Le plus remarquable ici, dans ce climat sec et ensoleillé du tropique, demeure cette profusion de fleurs et de pelouses qui évoquent l’image des jardins du paradis, chers à la perception musulmane. Arrosés et taillés en permanence, ils apportent une touche inattendue dans cette région semi-désertique du golfe d’Oman.
Enfin, les Français seront sensibles à la visite du musée franco-omanais (the Omani French Museum). Cet ancien palais est un don du sultan Faisal bin Turki au consul de France à Mascate en 1896. En janvier 1992, lors de la visite officielle du président François Mitterrand, il a été inauguré en musée par le Sultan Qaboos bin Said. Outre son architecture traditionnelle, les salles du bâtiment comportent une collection de vieilles photos et de documents historiques, des maquettes et des documents navals tant omanais que français, des costumes et des parures traditionnelles, ainsi que des meubles d’origine.

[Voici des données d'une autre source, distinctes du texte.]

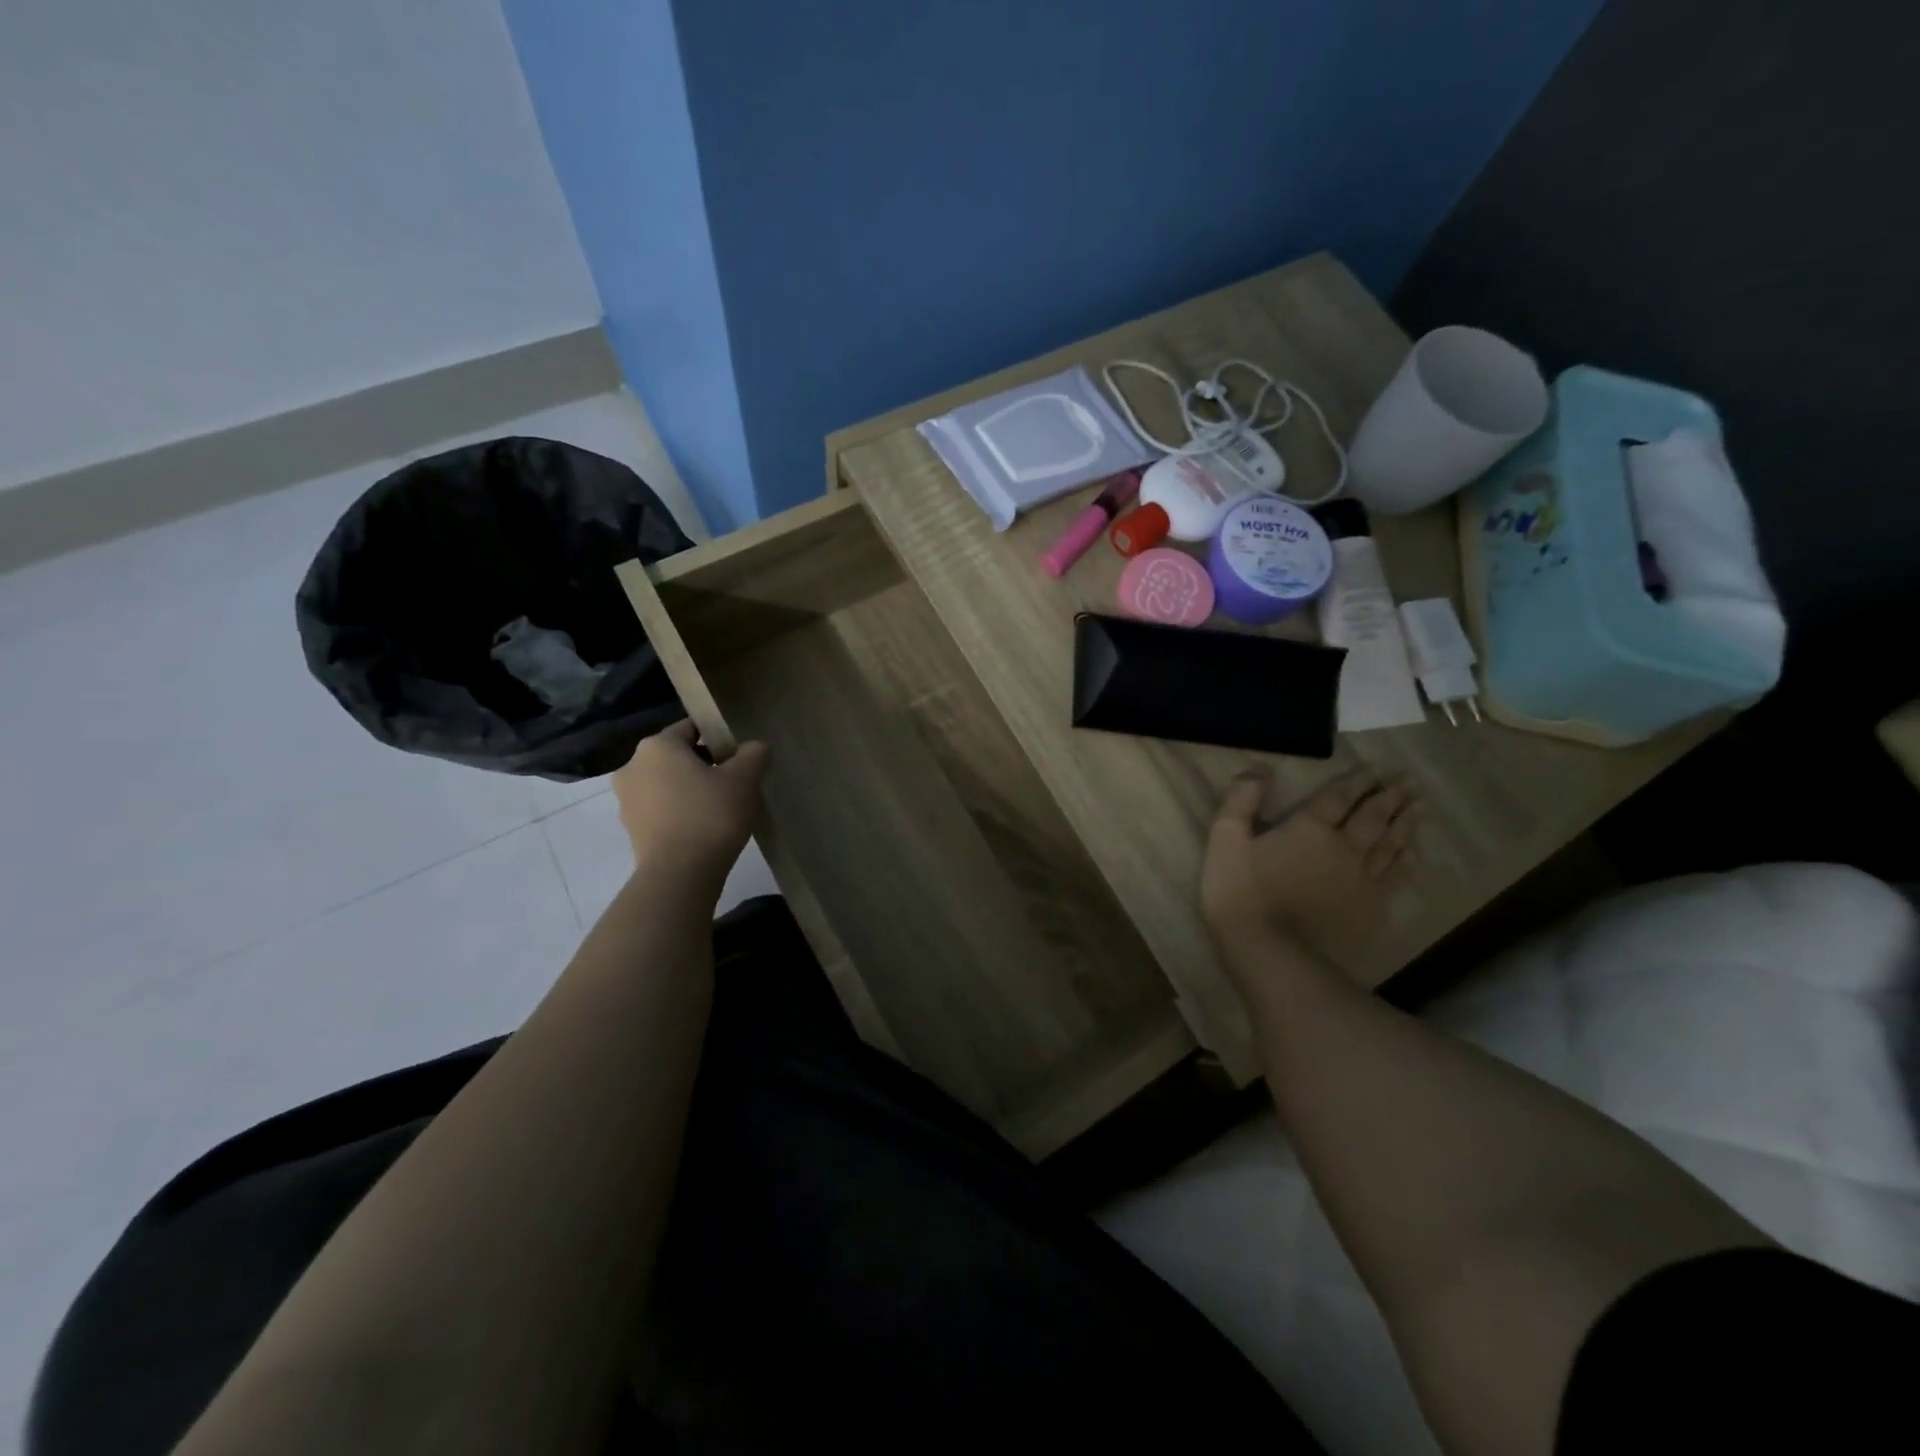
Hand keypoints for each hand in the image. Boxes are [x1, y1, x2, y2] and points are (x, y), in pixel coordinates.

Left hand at [612, 722, 769, 895]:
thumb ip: (753, 754)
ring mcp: (626, 800)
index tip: (739, 758)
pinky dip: (680, 812)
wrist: (679, 874)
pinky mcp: (630, 829)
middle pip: (677, 756)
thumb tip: (754, 748)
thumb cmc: (711, 814)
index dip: (719, 739)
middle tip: (734, 784)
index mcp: (657, 745)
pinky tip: (704, 828)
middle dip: (705, 765)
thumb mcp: (745, 779)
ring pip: (667, 783)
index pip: (691, 728)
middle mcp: (633, 766)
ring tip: (721, 809)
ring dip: (690, 789)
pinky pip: (661, 809)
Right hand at [1201, 766, 1417, 977]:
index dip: (1356, 780)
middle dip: (1389, 797)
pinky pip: (1395, 879)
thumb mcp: (1225, 840)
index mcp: (1309, 829)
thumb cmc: (1241, 894)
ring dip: (1405, 824)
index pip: (1337, 797)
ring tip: (1419, 808)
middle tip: (1409, 781)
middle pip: (1372, 817)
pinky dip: (1407, 863)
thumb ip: (1240, 801)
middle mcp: (1344, 848)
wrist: (1273, 954)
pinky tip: (1414, 856)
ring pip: (1390, 845)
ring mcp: (1362, 881)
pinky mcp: (1370, 910)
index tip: (1376, 767)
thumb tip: (1259, 768)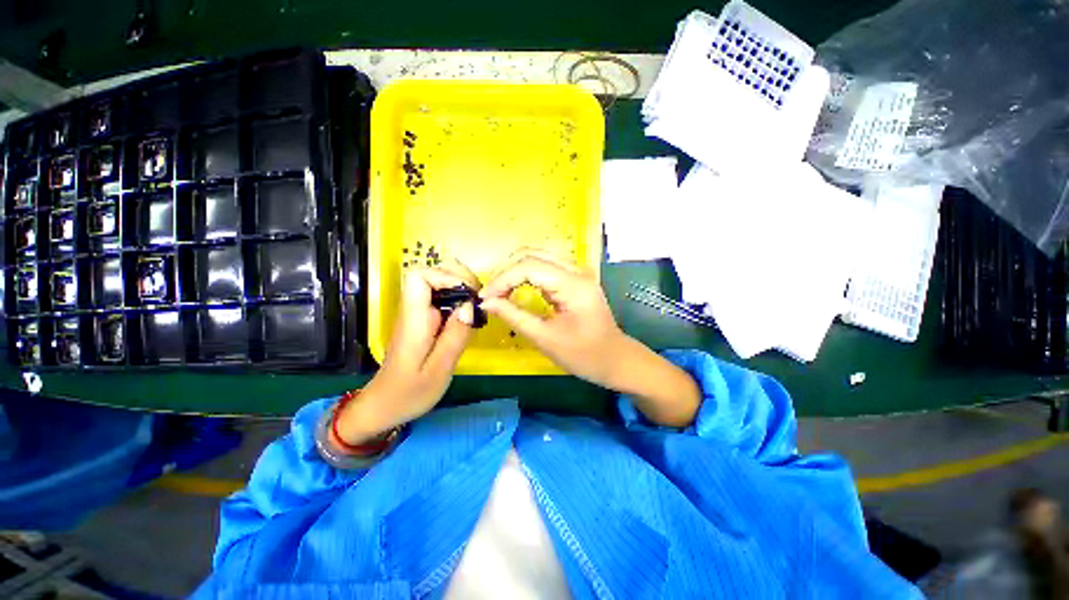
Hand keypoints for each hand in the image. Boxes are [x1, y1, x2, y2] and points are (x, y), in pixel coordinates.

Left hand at [334, 260, 478, 444]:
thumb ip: (455, 336)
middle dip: (460, 279)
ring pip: (439, 284)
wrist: (385, 405)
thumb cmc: (410, 392)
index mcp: (414, 319)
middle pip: (432, 274)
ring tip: (478, 308)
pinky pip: (442, 299)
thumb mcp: (439, 370)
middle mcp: (413, 310)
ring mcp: (418, 314)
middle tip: (479, 300)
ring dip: (462, 290)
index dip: (446, 276)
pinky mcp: (424, 321)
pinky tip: (470, 317)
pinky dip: (459, 301)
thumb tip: (470, 306)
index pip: (420, 276)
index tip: (469, 293)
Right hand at [478, 249, 627, 387]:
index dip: (503, 279)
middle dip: (506, 271)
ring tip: (499, 290)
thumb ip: (514, 316)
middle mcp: (577, 271)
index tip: (485, 297)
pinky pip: (545, 266)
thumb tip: (487, 303)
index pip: (529, 266)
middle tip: (490, 294)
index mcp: (573, 284)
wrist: (615, 359)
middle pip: (533, 254)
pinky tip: (515, 288)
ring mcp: (577, 272)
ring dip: (515, 269)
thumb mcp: (545, 339)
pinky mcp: (574, 279)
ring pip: (538, 256)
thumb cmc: (583, 355)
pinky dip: (526, 274)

La population du sultanat d’Oman ne dépasse pas les cinq millions d’habitants. Environ 1,4 millions habitent dans le grand Mascate. La ville, comme le pays, ont bénéficié d’une infrastructure moderne. Alors que d’autres États du golfe persique ont été tentés de déployer une ostentation manifeste, Oman a su rester longtemps en retrait, tout en développant son économie de manière plus modeste et surtout en essayant de marier le modernisme avec ses valeurs traditionnelles. Il semble que ce pari ait été une réussite. Il faut espérer maintenant que si le pays continue à s’ouvrir au tourisme, il saura conserver son authenticité, une valeur fort appréciée de nos jours.